Georg Heinrich von Weizsäcker (born October 10, 1973) is a German economist and currently the Professor for Microeconomic Theory and Applications at the Humboldt University of Berlin. His research interests include microeconomics, experimental economics, financial decision making, game theory and decision theory. In 2017, Weizsäcker's contributions to a better understanding of expectations formation and decisions under uncertainty were awarded the Gossen Prize.

== Biography ==

Georg Weizsäcker earned a diploma in economics from the Humboldt University of Berlin in 1999, followed by a M.A. and a Ph.D. in business economics from Harvard University in 2004. After his graduation, Weizsäcker worked first as a lecturer, reader and later professor at the London School of Economics (2004–10) and University College London (2010–13). Since 2012, he has worked as professor at Humbold University. In Berlin, he is also engaged in the Graduate Center of the DIW Berlin, whose dean he has been since 2017. In terms of professional service, Weizsäcker performs editorial duties for the journal Games and Economic Behavior and Experimental Economics and has done so for the Review of Economic Studies, Economic Journal and Management Science in the past.

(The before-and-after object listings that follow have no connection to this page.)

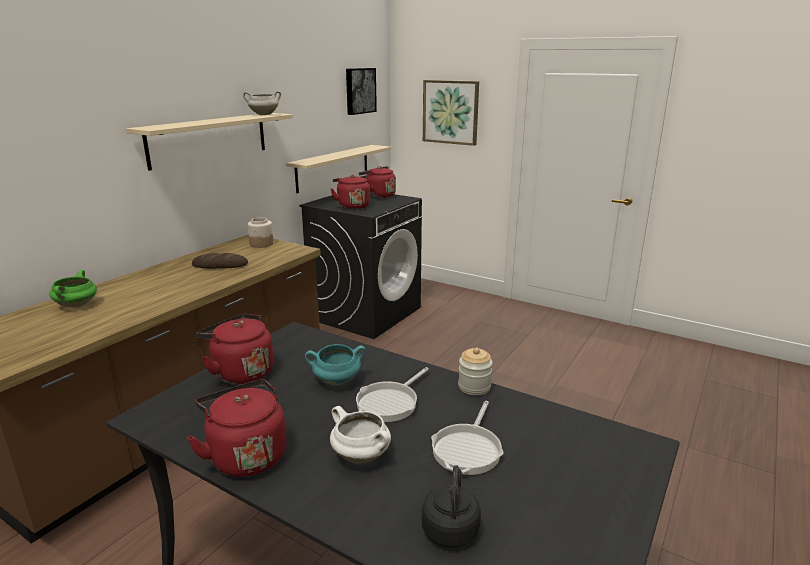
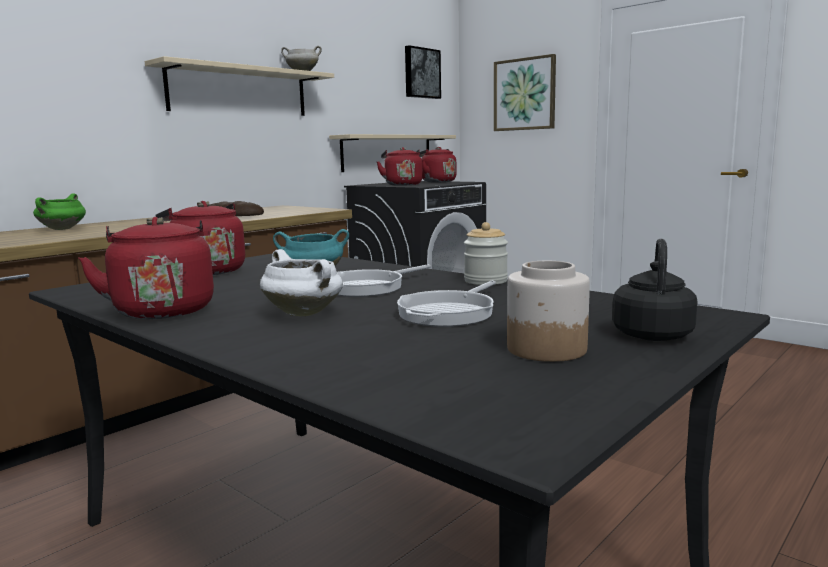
camera: 10 degrees right, 10 degrees down
jar [247,217,274,248] -> jar moved to [507,261,590,362]
black kettle [422,465,481,547] -> black kettle moved to [612,239,698,341]

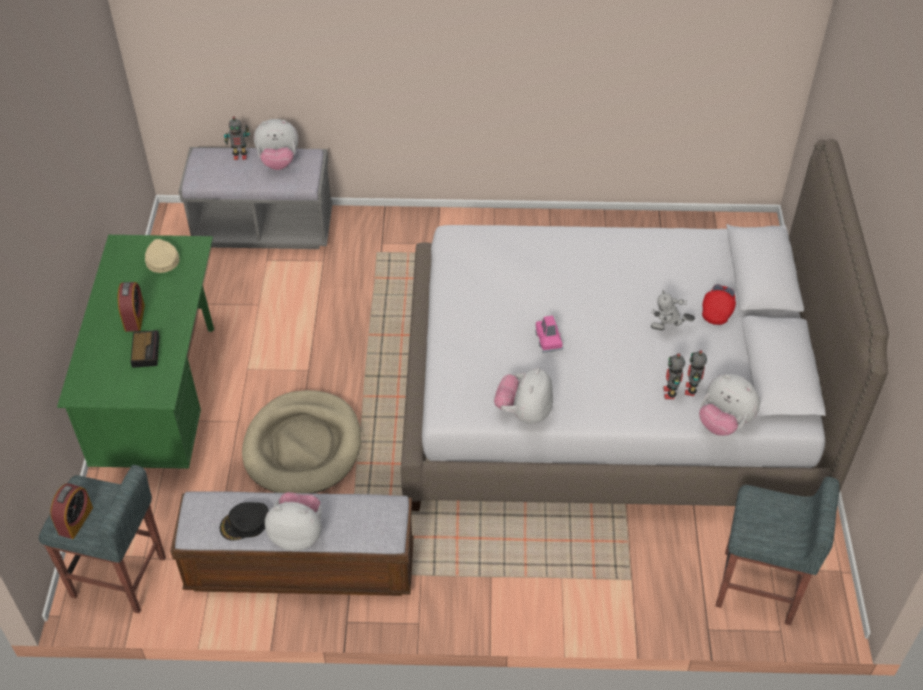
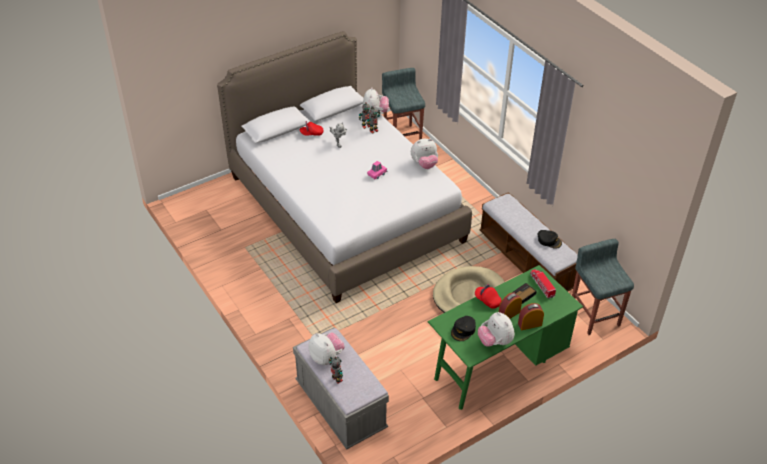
camera: 125 degrees left, 5 degrees down
alarm clock [50,483,93,539] -> alarm clock moved to [518,303,544,330]
beige cap [145,239,180,273] -> black cap [451,316,476,341]
plush toy [265,492,322,551] -> plush toy moved to [478,312,515,347]
none -> red cap [475,284,501,309]
none -> toy truck [530,269,556,299]

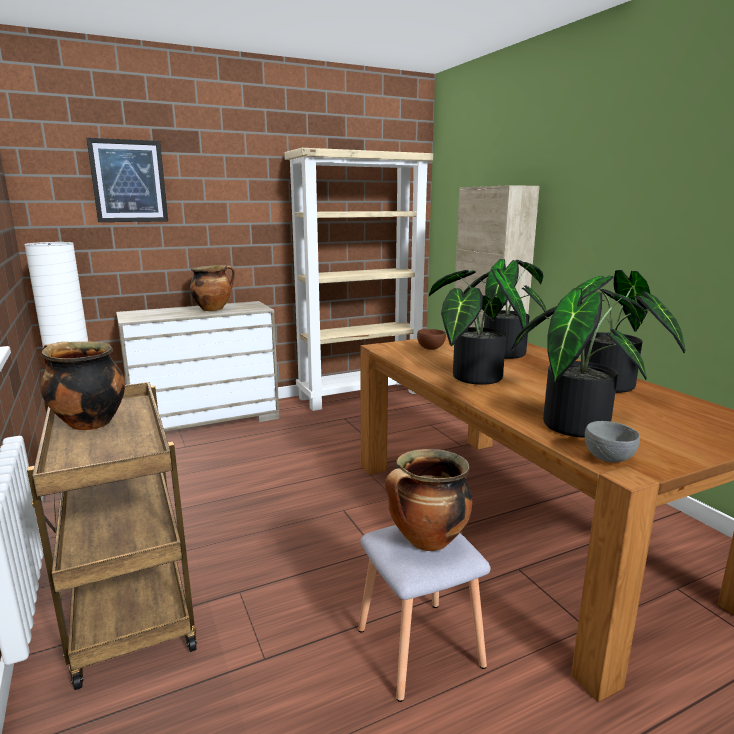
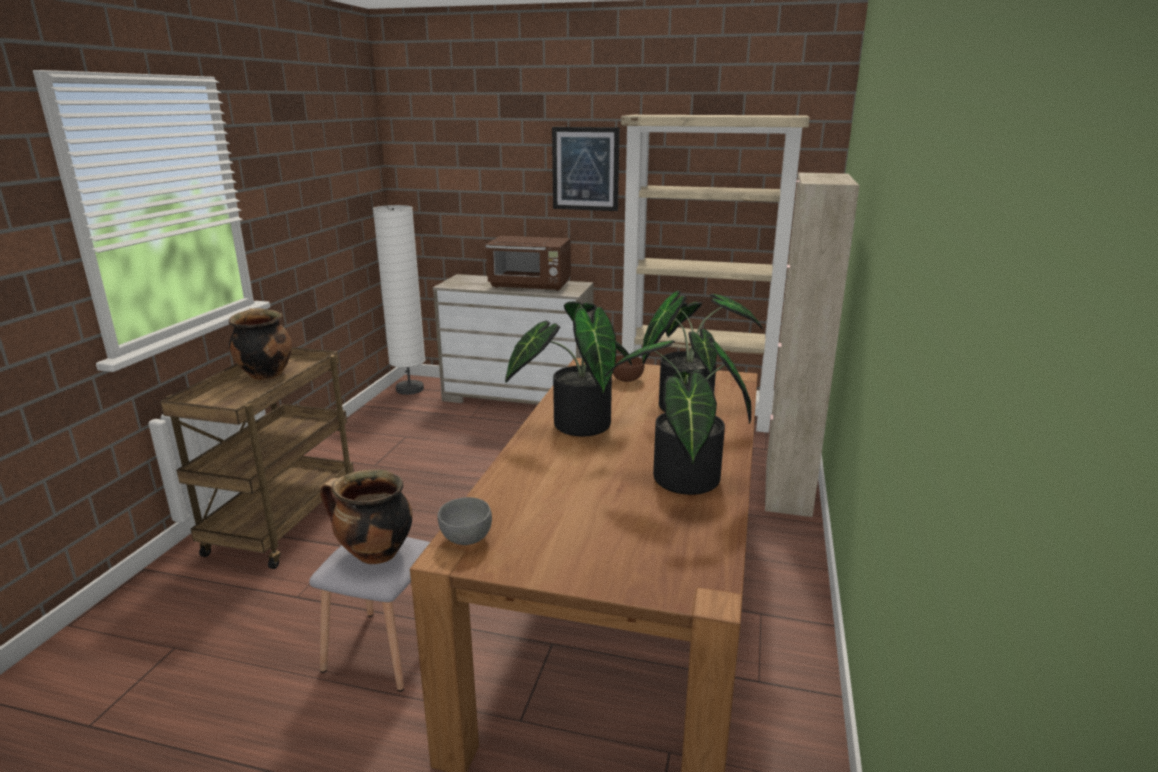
camera: 40 degrees right, 5 degrees up
picture [87,138,168,222] -> picture moved to [552,127,620,211]
cooking pot [190,265,235,311] -> brown microwave [486,236,571,291]
potted plant [512,288,647,438] -> none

Georg Weizsäcker's partner is fellow economist Dorothea Kübler, with whom he has two children.

== Research ==

Georg Weizsäcker's research focuses on behavioral and experimental economics. Among the key findings of his research are that
- Private information on signals fails to cascade among individuals due to the limited depths of individuals' chains of reasoning (with Dorothea Kübler).
- Individuals' actions in normal-form games systematically diverge from their stated beliefs, which reveal greater strategic depth (with Miguel Costa-Gomes).
- In an experiment, 89% of individuals are found to evaluate decisions separately instead of jointly ("narrow bracketing"), in line with preferences predicted by prospect theory (with Matthew Rabin).
- In social learning games, players are found not to follow others in the majority of cases when doing so would be optimal but contradicts the information given to the players.
- In two-person normal-form games, players choose actions consistent with significant underestimations of their opponents' rationality.